Low-income residents in the Triangle can receive $14.99 basic internet service from Spectrum. But only if they know to ask for it.
When Charter Communications bought Time Warner Cable last year, the Connecticut-based cable giant promised to continue offering the low-cost service in 41 states, including North Carolina.
But low-income people are not told about the service, called Spectrum Internet Assist. Advocates for the poor in the Triangle suspect that many households that are eligible for the discount are not getting it and unnecessarily paying about $40 a month more.
Meagan Clawar, a program manager with UNC’s Refugee Community Partnership, discovered the problem when helping an immigrant family in Chapel Hill negotiate an internet rate with Spectrum, the brand name Charter uses for its service. She has since found three more immigrant families who were not quoted Spectrum’s lowest rate and are either going without internet service or paying a higher price.
Never miss a local story.
Clawar plans to tell low-income residents she works with how to sign up for the program, and will also be notifying public housing managers and social-service volunteers to spread the word to low-income tenants.
“If they’re not telling people, that’s wrong,” Clawar said. “I just thought it was a huge injustice.”
Clawar’s crash course started with old-fashioned haggling. On her first call to Spectrum’s customer service last week, Clawar asked for the lowest-cost internet available, and was cited $54.99. Clawar tried explaining this family of four, with one parent working a minimum-wage kitchen job, could not afford that amount.
When she found that a neighboring family had a lower Spectrum internet bill, she decided to try again.
On her second try, Clawar uttered the magic words, “public housing,” in reference to the family’s living arrangement. The phrase prompted Spectrum’s customer service representative to mention the Spectrum Internet Assist program.
Charter makes Spectrum Internet Assist available to eligible households whose children qualify for free or reduced lunches under the National School Lunch Program, and to low-income people aged 65 and older who receive Supplemental Security Income. Charter charges an extra $5 a month for Wi-Fi. Time Warner Cable had offered a similar program since 2003, called Everyday Low Price Internet, and Charter said it would continue offering its own version.
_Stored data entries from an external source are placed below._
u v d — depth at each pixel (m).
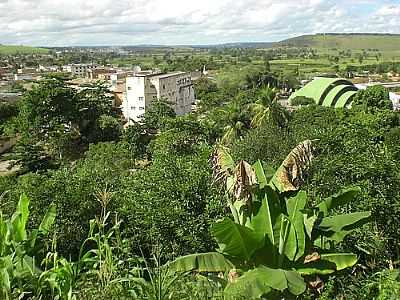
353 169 13.03
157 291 6.16
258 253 7.80
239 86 90.88
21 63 173.00
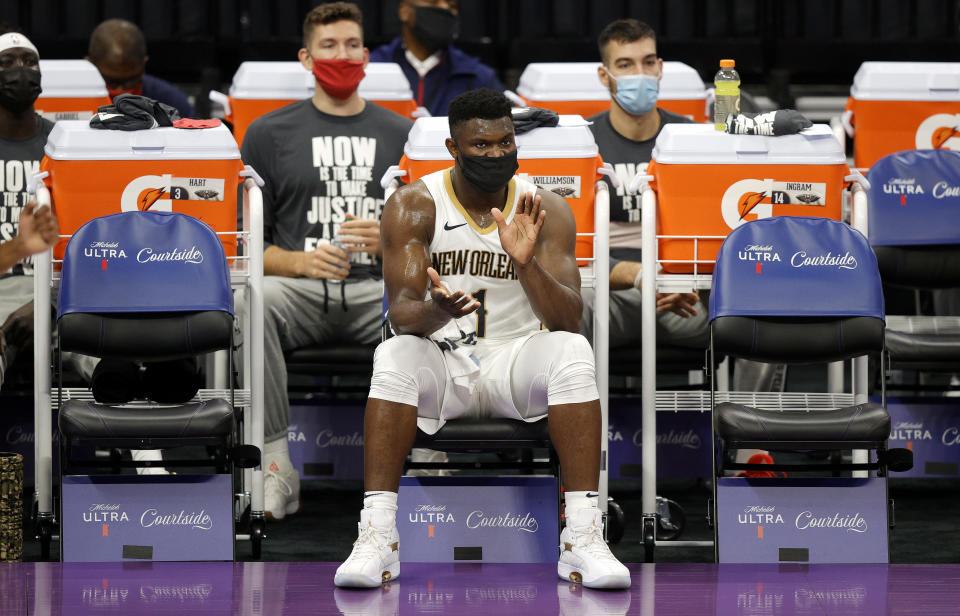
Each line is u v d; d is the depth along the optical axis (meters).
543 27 29.89
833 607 11.18
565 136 14.55
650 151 17.23
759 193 14.38
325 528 15.30
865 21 29.70
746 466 13.33
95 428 12.86
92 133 14.23
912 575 12.46
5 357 15.14
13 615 10.87
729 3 29.72
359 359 16.64
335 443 17.02
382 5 29.33
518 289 13.12
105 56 20.53
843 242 13.70
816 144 14.38
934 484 18.05
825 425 12.82
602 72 17.48
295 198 17.36
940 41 29.61
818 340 13.52
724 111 15.71
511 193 13.11
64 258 13.63
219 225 14.52
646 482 13.99
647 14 29.78
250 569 12.72
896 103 17.55
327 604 11.23
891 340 15.53
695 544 13.71
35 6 28.58
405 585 11.96
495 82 23.19
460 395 12.62
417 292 12.57
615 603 11.29
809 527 13.08
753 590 11.82
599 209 14.30
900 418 16.25
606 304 14.30
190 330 13.48
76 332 13.41
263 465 14.81
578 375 12.14
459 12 30.06
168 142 14.30
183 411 13.02
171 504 13.18
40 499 14.00
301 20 29.56
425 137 14.62
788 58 29.92
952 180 16.25
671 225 14.48
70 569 12.72
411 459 15.96
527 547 12.95
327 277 16.17
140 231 13.70
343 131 17.39
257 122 17.48
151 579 12.26
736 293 13.55
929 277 16.28
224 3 29.31
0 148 16.31
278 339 16.14
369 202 17.31
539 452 20.20
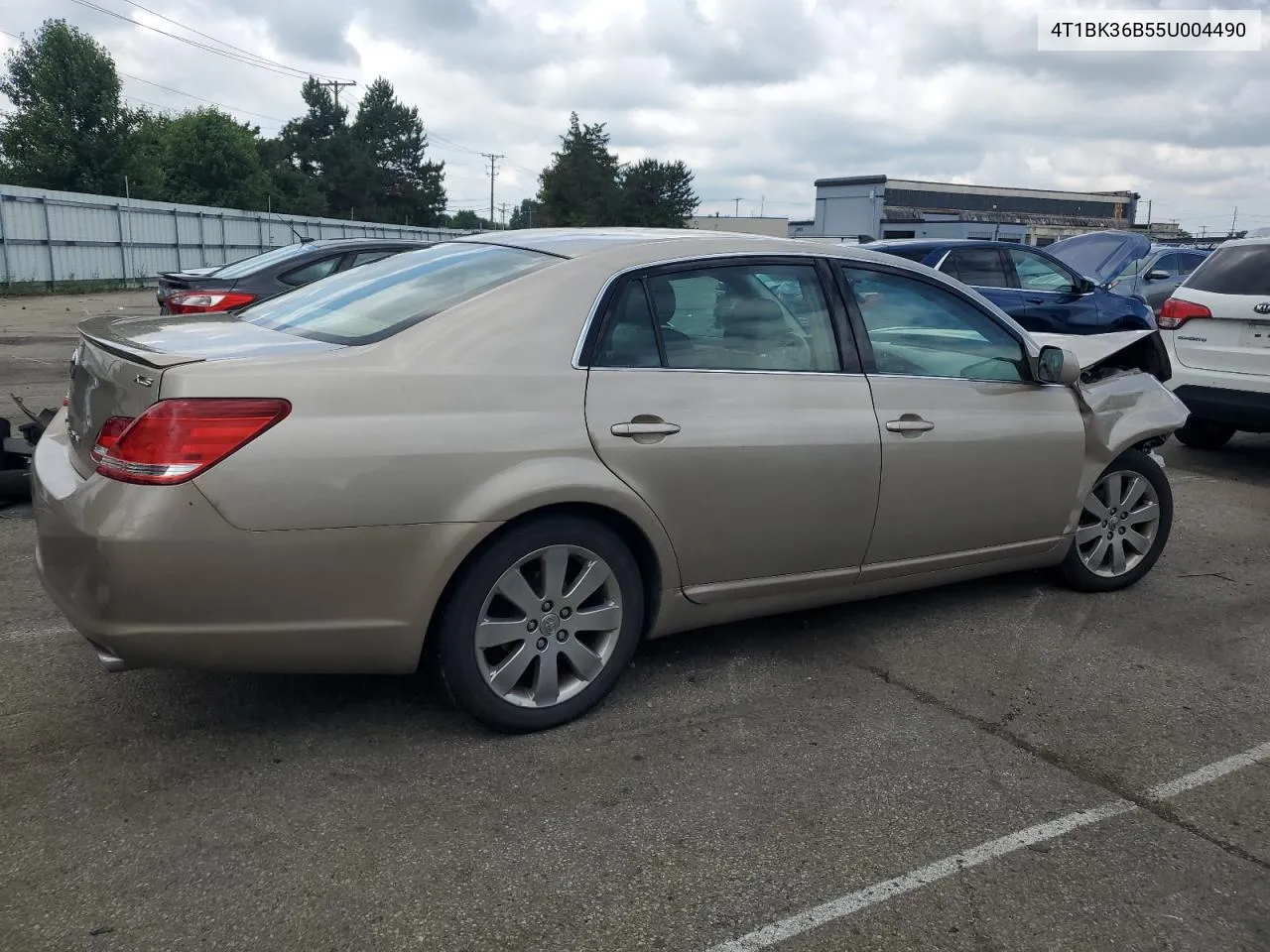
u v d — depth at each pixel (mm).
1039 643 4438
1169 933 2590
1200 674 4172
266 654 3002
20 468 5828
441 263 3891
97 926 2453
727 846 2877
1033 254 10656
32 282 28438
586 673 3529
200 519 2822
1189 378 7762
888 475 4008
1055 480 4590
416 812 2982
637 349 3520
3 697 3576
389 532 3035
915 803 3131
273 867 2705
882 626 4570
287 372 2975
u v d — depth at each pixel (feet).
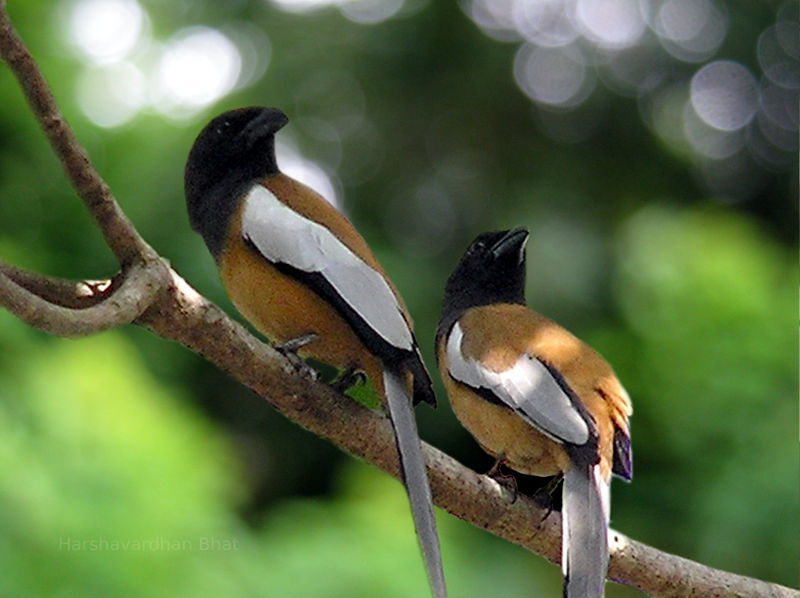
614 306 52.90
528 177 61.57
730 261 42.57
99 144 49.85
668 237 47.11
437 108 61.72
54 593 28.12
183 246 49.62
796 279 45.01
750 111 65.87
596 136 63.00
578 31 64.18
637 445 42.57
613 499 41.88
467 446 51.85
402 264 54.49
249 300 24.61
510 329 26.78
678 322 42.73
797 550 38.60
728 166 64.18
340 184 60.64
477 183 61.16
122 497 30.60
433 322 52.80
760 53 64.44
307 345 24.29
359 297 23.53
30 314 17.69
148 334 48.37
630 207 61.72
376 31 61.26
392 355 22.89
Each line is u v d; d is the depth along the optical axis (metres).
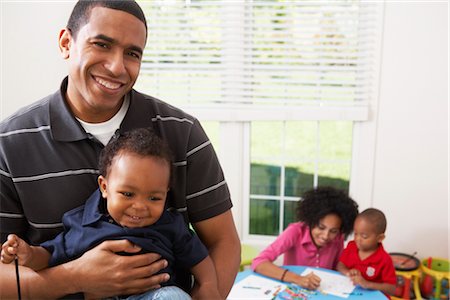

Charter spokesman Patrick Paterno said the program is available to customers if they specifically ask for it. But if someone who qualifies didn’t know to ask for it – and is paying too much as a result – Spectrum will not correct the error and switch that customer to the lower price, he said.
Instead, the customer has to cancel service and reapply 30 days later, which could also involve a $49.99 installation fee if they are unable to do the installation themselves. He noted that the 30-day waiting period was reduced from the previous limit of 60 days.
“We don’t market Spectrum Internet Assist broadly, as there are very specific eligibility requirements for families and seniors,” Paterno said by email.
Paterno also said the cable provider has recently held public outreach events in Durham, Fayetteville and Sumter, S.C., to promote Spectrum Internet Assist. The Durham event was held May 20 at the Kramden Institute, which trains low-income people on computer literacy. At the event Charter distributed about 60 refurbished computers to families in need.
Spectrum’s lowest prices for people who don’t qualify for Spectrum Internet Assist are $54.99 for stand-alone internet with a speed of 100 megabits per second (Mbps). The $14.99 service has a speed of 30 Mbps.
Clawar said $40 a month represents a significant savings for minimum-wage families with children. She also said an internet connection is no longer a discretionary expenditure but essential for homework, information and a link to the rest of the world.
Charter made a similar point in a December 2015 press release when committing to the $14.99 monthly service.
“Low-income families deserve state-of-the-art fast broadband as much as other families – indeed, they need fast broadband to climb out of poverty,” the release said. “This program seems to be a step in the right direction for improved economic conditions for minority and low-income communities.”